Unter dem Erpresser-Pseudonym "Dagobert" wurde Arno Funke bundesweit bekannt. Jahrlang erpresst er diverse Kaufhäuser. Sein Fall entwickelt sich zum längsten und aufwendigsten Erpressungsfall in der deutschen Kriminalgeschichte.

Der Autor Arno Funke wird 1950 unter dem bürgerlichen Namen Arno Martin Franz Funke in Berlin-Rudow geboren. Zunächst verläuft sein Steckbrief durchschnittlich: Er besucht die „Rütli“-Schule in Neukölln, wo er zweimal sitzen bleibt. Schon in seiner Kindheit entdeckte er seine Leidenschaft fürs Malen. Im Alter von 19 Jahren schloss Arno Funke seine Ausbildung zum Schilder- und Lichtreklamemacher ab. Danach führte der Berliner ein unbeständiges Leben und versuchte sich in diversen Jobs - unter anderem als DJ und Lackierer.

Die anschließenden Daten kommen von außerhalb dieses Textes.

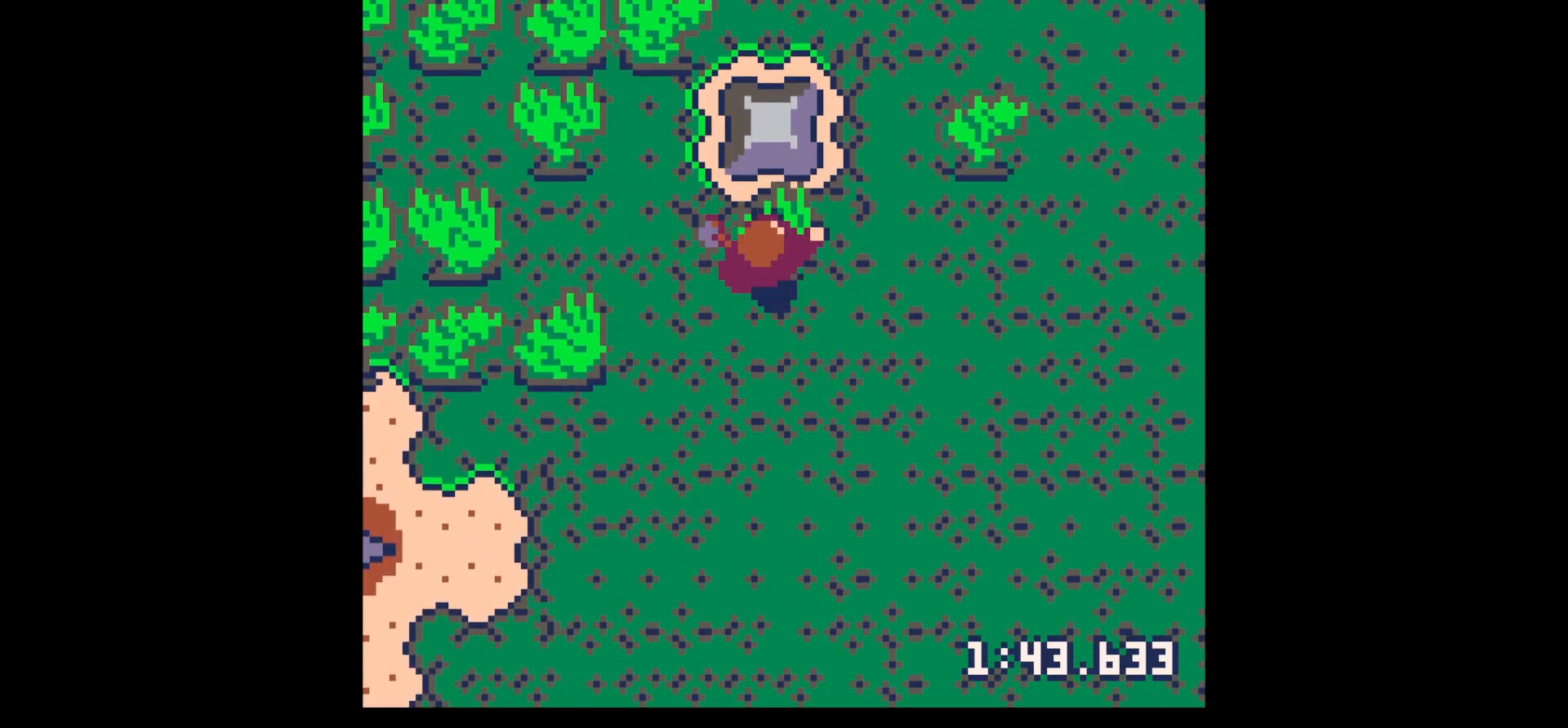
{"keys": ["up", "x"], "events": [[83, "up", "up"], [417, "up", "down"]]}
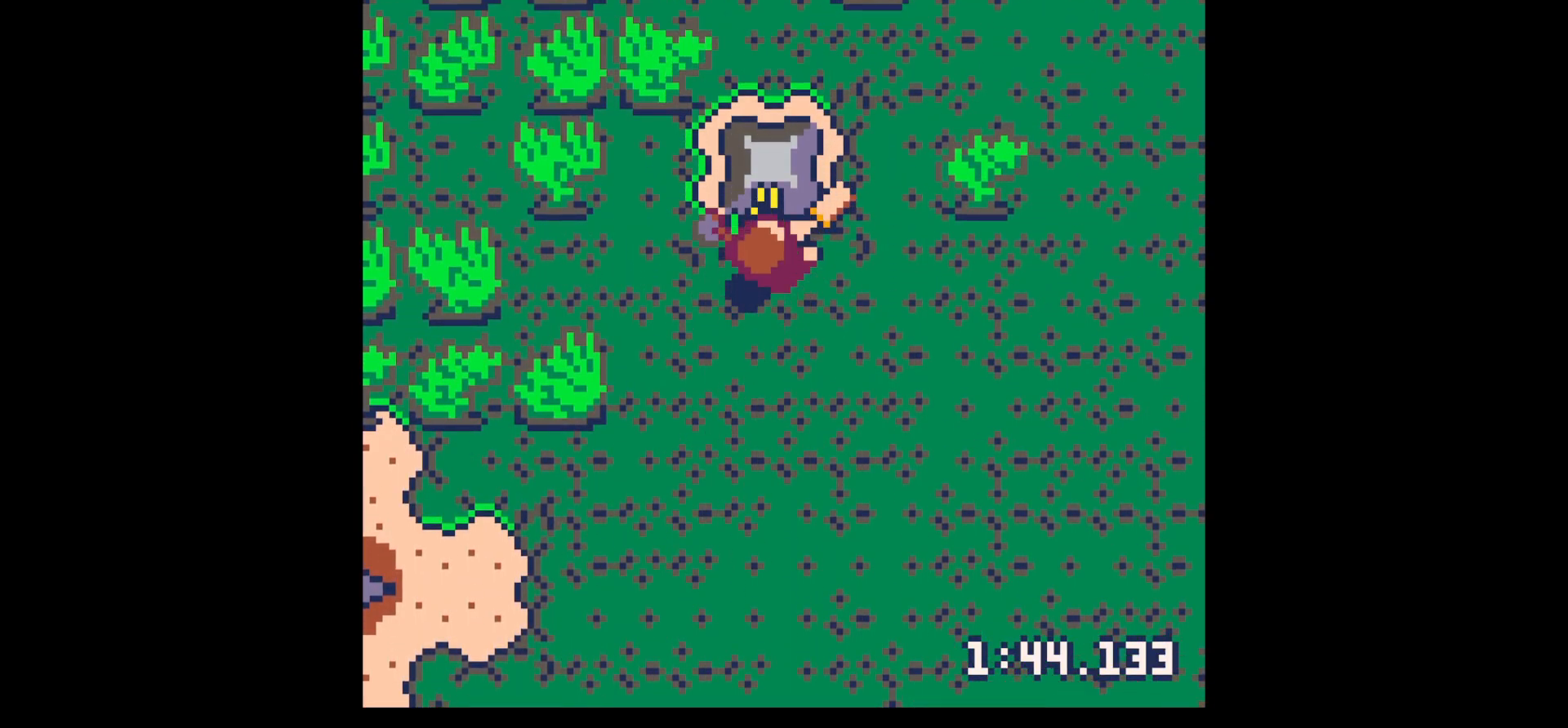
{"keys": ["right", "up"], "events": [[67, "x", "up"], [100, "left", "down"], [150, "left", "up"], [200, "right", "down"], [250, "up", "up"], [483, "up", "down"]]}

Nach jahrelanger Arbeitslosigkeit entschloss sich Arno Funke dazu, Kaufhäuser zu erpressen. 1988 erpresste er das „Kaufhaus des Westens“ in Berlin um 500.000 DM. Da die Geldübergabe zunächst scheiterte, deponierte er eine selbst gebastelte Bombe im Kaufhaus, die durch ihre Explosion einen Sachschaden in Höhe von 250.000 DM verursachte. Bei der Geldübergabe erlangte er den geforderten Geldbetrag und konnte einige Jahre davon leben.

Zwischen 1992 und 1994 erpresste Arno Funke weitere Kaufhäuser. Durch sein raffiniertes Vorgehen wurde er von den Medien nur noch „Dagobert“ genannt. Der Erpresser gab seine Anweisungen per Telefon durch, bei denen er ein Band mit Computer-Stimme abspielte. Die Gespräche führte er jeweils aus öffentlichen Kartentelefonen. Mit diesem Trick trieb er die Polizisten an ihre Grenzen. Erst im April 1994 konnte die Polizei „Dagobert“ fassen.

1996 wurde Arno Funke schließlich zu neun Jahren Haft wegen schwerer räuberischer Erpressung verurteilt. Doch nur vier Jahre später konnte er wegen guter Führung vorzeitig entlassen werden. Während seiner Haftzeit zeichnete er für die Satireseite „Eulenspiegel“ Karikaturen. Nach seiner Freilassung arbeitete „Dagobert“ auch weiterhin für den Verlag und veröffentlichte 2004 sein Buch „Mein Leben als Dagobert“. Im Januar 2013 wird er das Dschungelcamp „Ich bin ein Star – Holt mich hier raus!“ beziehen.